Some people sense this intuitively: they print everything. Some folks probably have never noticed and don't care. But the early jury is out, and print allows the reader some definite advantages.

Scientific American for example, writes "most screens, e-readers, smartphones and tablets interfere with intuitive navigation of a text and inhibit people from mapping the journey in their minds." That's sort of related to my point about how one of the first things you must do when studying for the CFA is to map the forest. Thus "instead of hiking the trail yourself, the trees, rocks and moss move past you in flashes with no trace of what came before and no way to see what lies ahead."

Another study, since replicated, posits that scrolling—which requires you to focus both on the text and how you are moving through it—drains more mental resources than turning or clicking a page. This reduces the processing power you have available for comprehension.

Practically speaking, whether you use print or not, you should make a conscious effort to skim the entire chapter before diving in. Says one education scholar, Anne Mangen, "The ease with which you can find out the beginning, end and everything inbetween and the constant connection to your path, your progress in the text, might be some way of making it less taxing cognitively, so you have more free capacity for comprehension."

So does it empirically impact test scores? There's certainly no CFA-specific study, but one study found that while test results were comparable students had significantly higher reading time when using digital devices. In other words, is a reliance on them actually inefficient?

David Daniel and William Woody urge caution in rushing to e-textbooks and call for further investigation. Their study compared college student performance between electronic and paper textbooks. While the results suggested that student scores were similar between the formats, they noted that reading time was significantly higher in the electronic version.

If you want to learn more, this article provides a good summary of the latest in the field. 

It's Easier Not to Multi-Task

Let's be honest, we generally would rather do something other than study for the CFA exam. If you have hard copy books I wager you are much less likely to multi-task. A few studies have confirmed this across geographies. Naomi Baron, a researcher, found in one of her studies that 92 percent of American and Japanese students found it easier to concentrate when reading in hard copy (98 percent in Germany). Of the American students, 26 percent said they were likely to multitask while reading in print, compared with 85 percent reading on-screen.

Another study found that during a 15-minute study period students using digital devices shifted tasks an average of three times. If writing this post is any indication, that seems pretty accurate. 

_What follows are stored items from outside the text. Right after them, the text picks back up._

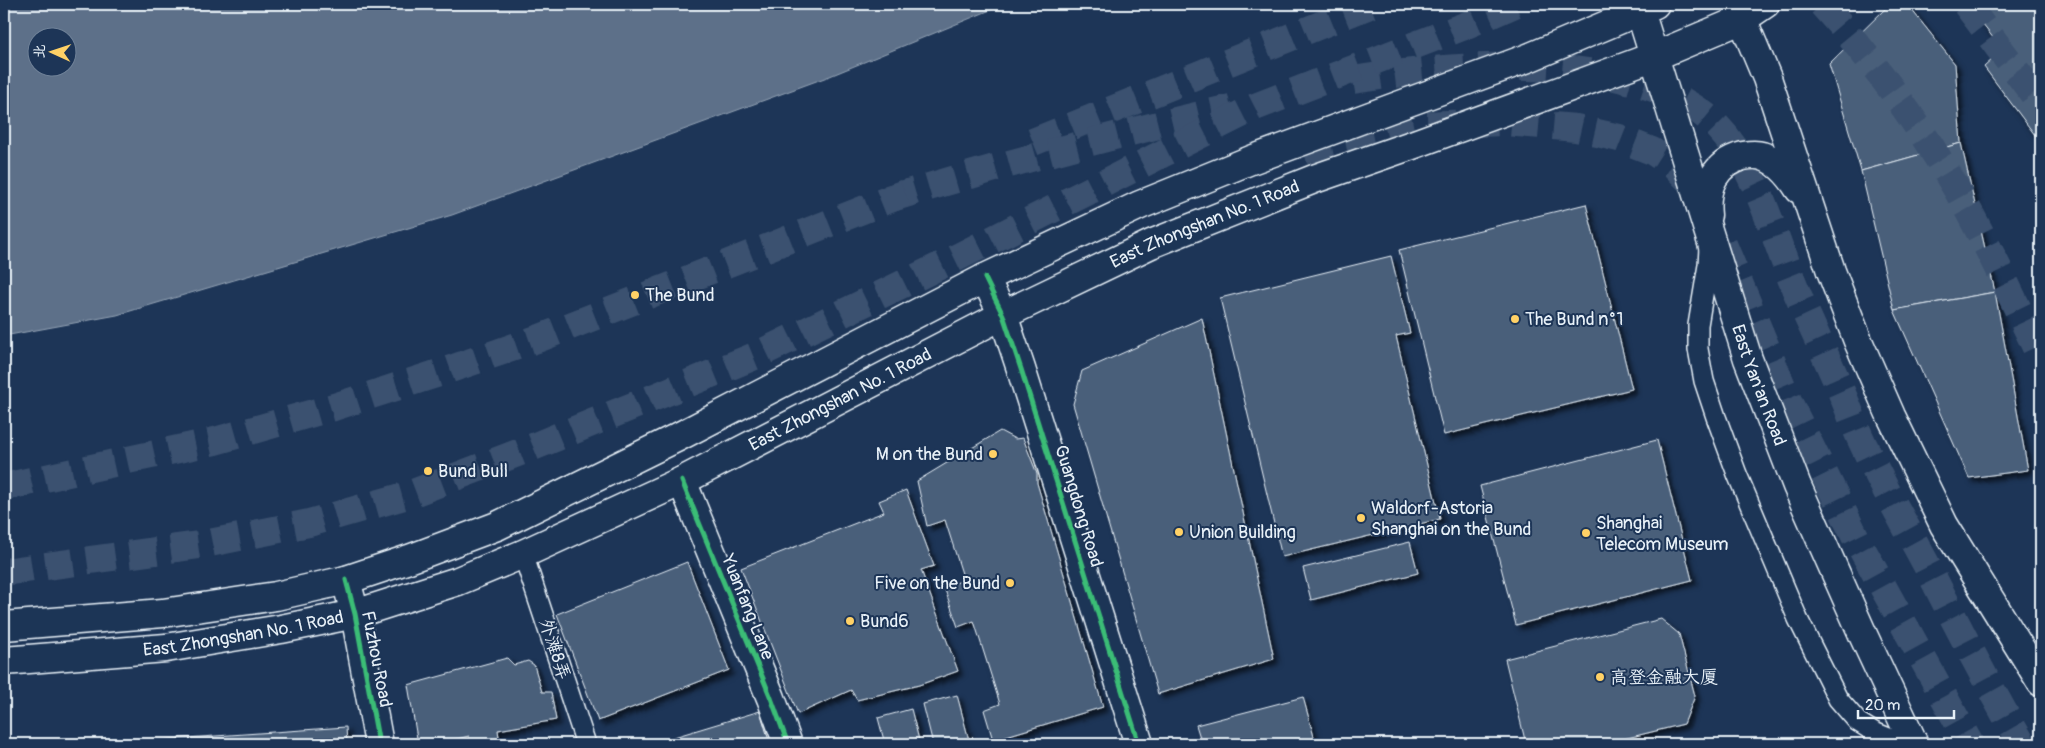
<svg xmlns="http://www.w3.org/2000/svg" width="2045" height="748" viewBox="0 0 2045 748" font-family="Pangolin,'LXGW WenKai TC',sans-serif">
<style>
.water{fill:#5d7089;stroke:#95a4b5;fill-rule:evenodd}
.building{fill:#495e7a;stroke:#e8f1f8;filter:url(#shadow)}
.lines{fill:none;stroke-linecap:round;stroke-linejoin:round}
.primary-tunnel{stroke:#3b516f;stroke-width:28;stroke-dasharray:28 14;stroke-linecap:butt}
.trunk-tunnel{stroke:#3b516f;stroke-width:28;stroke-dasharray:28 14;stroke-linecap:butt}
.service-casing{stroke:#e8f1f8;stroke-width:22}
.minor-casing{stroke:#e8f1f8;stroke-width:31}
.tertiary-casing{stroke:#e8f1f8;stroke-width:31}
.secondary-casing{stroke:#e8f1f8;stroke-width:31}
.primary-casing{stroke:#e8f1f8;stroke-width:31}
.service{stroke:#1d3557;stroke-width:19}
.minor{stroke:#1d3557;stroke-width:28}
.tertiary{stroke:#1d3557;stroke-width:28}
.secondary{stroke:#1d3557;stroke-width:28}
.primary{stroke:#1d3557;stroke-width:28}
.cycleway-casing{stroke:#1d3557;stroke-width:8}
.cycleway{stroke:#3abd76;stroke-width:5}
.poi-dot{fill:#ffd166;stroke:#1d3557;stroke-width:2}
.labels{text-anchor:middle;stroke-width:4;stroke-linejoin:round;paint-order:stroke}
.street-label{font-size:18px;fill:#e8f1f8;stroke:#1d3557}
.poi-label{font-size:18px;fill:#e8f1f8;stroke:#1d3557;text-anchor:start}
</style>
<defs>
<filter id="shadow"><feDropShadow dx="4.5" dy="4.5" stdDeviation="2.5" flood-color="#0009"/></filter>
</defs>
<rect width="100%" height="100%" fill="#1d3557"/>
<filter id="ink" filterUnits="userSpaceOnUse"><feTurbulence type="fractalNoise" baseFrequency=".02" numOctaves="2"/><feDisplacementMap in="SourceGraphic" scale="10" xChannelSelector="R" yChannelSelector="G"/><feConvolveMatrix kernelMatrix="1 2 1 2 8 2 1 2 1" color-interpolation-filters="sRGB"/></filter>
<g filter="url(#ink)">
<path class="water" d="M4,4H1005L830,76L452,215L117,315L4,336ZM38,38H68V68H38Z"/>
<g class="building">
<polygon points="1890,4 1907,4 1955,64 1961,143 1861,171 1829,64"/>
<polygon points="1966,4 2041,4 2041,143 1984,67 2003,50"/>
<polygon points="1961,143 1995,292 1894,310 1861,171"/>
<polygon points="1586,204 1632,389 1444,435 1399,250"/>
<polygon points="1391,256 1410,333 1396,336 1440,519 1282,557 1220,298"/>
<polygon points="1995,292 2028,470 1969,478 1894,310"/>
<polygon points="1202,318 1274,659 1158,694 1073,404 1082,371"/>
<polygon points="1000,431 1015,439 1023,438 1037,474 1037,483 1103,707 993,740 984,710 1000,704 974,621 958,627 944,587 964,580 945,520 927,526 917,481"/>
<polygon points="1657,440 1692,580 1516,625 1480,486"/>
<polygon points="906,490 934,566 921,570 958,671 919,685 857,700 851,690 798,714 741,568 884,512 879,501"/>
<polygon points="1410,542 1418,573 1311,600 1303,568"/>
<polygon points="687,562 729,670 598,721 557,614"/>
<polygon points="1661,619 1679,634 1695,696 1684,724 1603,744 1526,744 1505,659"/>
<polygon points="507,658 514,665 528,661 534,665 542,692 551,692 556,720 498,730 500,744 470,744 469,736 449,741 449,744 418,744 408,685"/>
<polygon points="957,695 970,744 933,744 923,704"/>
<polygon points="1303,697 1316,744 1202,744 1196,725"/>
<polygon points="911,709 920,744 885,744 878,718"/>
<polygon points="760,711 770,744 651,744"/>
<polygon points="346,727 347,744 100,744"/>
</g>
<g class="lines">
<g class="primary-tunnel">
<path d="M1353,80C1453,64 1612,51 1699,111C1750,146 1769,223 1791,278C1806,316 1825,353 1841,391C1849,409 1855,428 1864,446C1883,486 1905,525 1926,564C1957,625 1988,686 2022,744"/>
<polyline points="1033,142 1372,4"/>
<polyline points="1304,150 1421,125 1505,122 1576,128 1619,138 1652,151 1674,165 1699,191"/>
<path d="M888,199C1002,165 1115,134 1231,108"/>
<polyline points="1723,244 1789,403 1857,540 1970,744"/>
<polyline points="4,487 215,441 334,407 442,372 540,338 905,193"/>
<polyline points="4,572 199,545 309,523 408,495 528,449 755,356 956,258 1255,107 1462,27 1515,4"/>
</g>
<g class="trunk-tunnel">
<path d="M1822,4C1873,60 1918,123 1956,188C1987,243 2014,301 2041,358"/>
<polyline points="1966,4 2041,104"/>
</g>
<g class="service-casing">
<g id="service">
<polyline points="1709,248 1708,265 1698,325 1698,349 1704,381 1716,417 1737,474 1798,619 1838,699 1858,722 1874,732 1903,744"/>
<polyline points="523,554 586,744"/>
</g>
</g>
<g class="minor-casing">
<polyline id="minor" points="682,481 771,698 788,744"/>
</g>
<g class="tertiary-casing">
<g id="tertiary">
<polyline points="985,278 1003,315 1021,369 1139,744"/>
<polyline points="346,580 355,614 379,744"/>
</g>
</g>
<g class="secondary-casing">
<g id="secondary">
<polyline points="4,626 163,613 276,596 346,580 409,559 497,526 678,437 985,278 1140,205 1251,160 1528,58 1640,11"/>
<path id="s1" d="M4,661L166,648L281,629L355,614L458,581L523,554L682,481L1003,315L1151,244L1314,179L1412,145L1655,56L1743,19"/>
</g>
</g>
<g class="primary-casing">
<g id="primary">
<path id="s2" d="M1655,4L1640,11L1748,359L1797,486L1864,637L1914,744"/>
<polyline points="1736,4 1767,78 1831,271 1858,341 1891,416 1944,525 2041,682"/>
<polyline points="1743,19 1765,4"/>
<path d="M1707,215C1704,187 1715,163 1743,156C1749,155 1756,154 1762,156C1779,161 1790,175 1799,189"/>
</g>
</g>
<use href="#service" class="service"/>
<use href="#minor" class="minor"/>
<use href="#tertiary" class="tertiary"/>
<use href="#secondary" class="secondary"/>
<use href="#primary" class="primary"/>
<g class="cycleway-casing">
<g id="cycleway">
<polyline points="985,278 1003,315 1021,369 1139,744"/>
<polyline points="682,481 771,698 788,744"/>
<polyline points="346,580 355,614 379,744"/>
</g>
</g>
<use href="#cycleway" class="cycleway"/>
</g>
</g>
<g class="poi-dot">
<circle cx="635" cy="295" r="5"/>
<circle cx="1515" cy="319" r="5"/>
<circle cx="993" cy="454" r="5"/>
<circle cx="428" cy="471" r="5"/>
<circle cx="1361" cy="518" r="5"/>
<circle cx="1179" cy="532" r="5"/>
<circle cx="1586" cy="533" r="5"/>
<circle cx="1010" cy="583" r="5"/>
<circle cx="850" cy="621" r="5"/>
<circle cx="1600" cy="677" r="5"/>
</g>
<g class="labels">
<g class="street-label">
<text dy="6" stroke="none"><textPath href="#s1" startOffset="1291">East Zhongshan No. 1 Road</textPath></text>
<text dy="6" stroke="none"><textPath href="#s2" startOffset="409">East Yan'an Road</textPath></text>
<text dy="6" stroke="none"><textPath href="#s1" startOffset="886">East Zhongshan No. 1 Road</textPath></text>
<text transform="translate(1079 506) rotate(73)" y="6">Guangdong Road</text>
<text transform="translate(748 607) rotate(68)" y="6">Yuanfang Lane</text>
<text dy="6" stroke="none"><textPath href="#s1" startOffset="241">East Zhongshan No. 1 Road</textPath></text>
<text transform="translate(555 649) rotate(72)" y="6">外滩8弄</text>
<text transform="translate(377 659) rotate(79)" y="6">Fuzhou Road</text>
</g>
<g class="poi-label">
<text x="645" y="301">The Bund</text>
<text x="1525" y="325">The Bund n°1</text>
<text x="983" y="460" text-anchor="end">M on the Bund</text>
<text x="438" y="477">Bund Bull</text>
<text x="1371" y="514">Waldorf-Astoria<tspan x="1371" dy="21">Shanghai on the Bund</tspan></text>
<text x="1596" y="529">Shanghai<tspan x="1596" dy="21">Telecom Museum</tspan></text>
<text x="1189" y="538">Union Building</text>
<text x="1000" y="589" text-anchor="end">Five on the Bund</text>
<text x="860" y="627">Bund6</text>
<text x="1610" y="683">高登金融大厦</text>
</g>
</g>
<rect width="2045" height="748" fill="none" stroke="#1d3557" stroke-width="20"/>
<rect x="10" y="10" width="2025" height="728" fill="none" stroke="#e8f1f8" stroke-width="2" filter="url(#ink)"/>
<g transform="translate(52 52) rotate(273)"><circle r="24" fill="#1d3557" stroke="#6e8097"/>
<path d="M0-4L9 19L0 12L-9 19Z" fill="#ffd166"/>
<text y="-8" font-size="14" font-weight="bold" text-anchor="middle" fill="#e8f1f8">北</text>
</g>
<path d="M1858 710v8h96v-8" fill="none" stroke="#e8f1f8" stroke-width="2.5"/>
<text x="1865" y="710" font-size="15" fill="#e8f1f8" stroke="#1d3557" stroke-width="4" paint-order="stroke">20 m</text>
</svg>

You can handwrite notes in the margin

If you're highlighting passages and leaving notes digitally that's pretty good. But actually writing something down has been found to be incredibly useful for comprehension. The hard-copy lets you do this on the page, near the relevant material. Either way, make sure you are keeping your own notes. It's why we recommend writing your own flashcards (and yes, we say that offering 900+ of our own for you to use).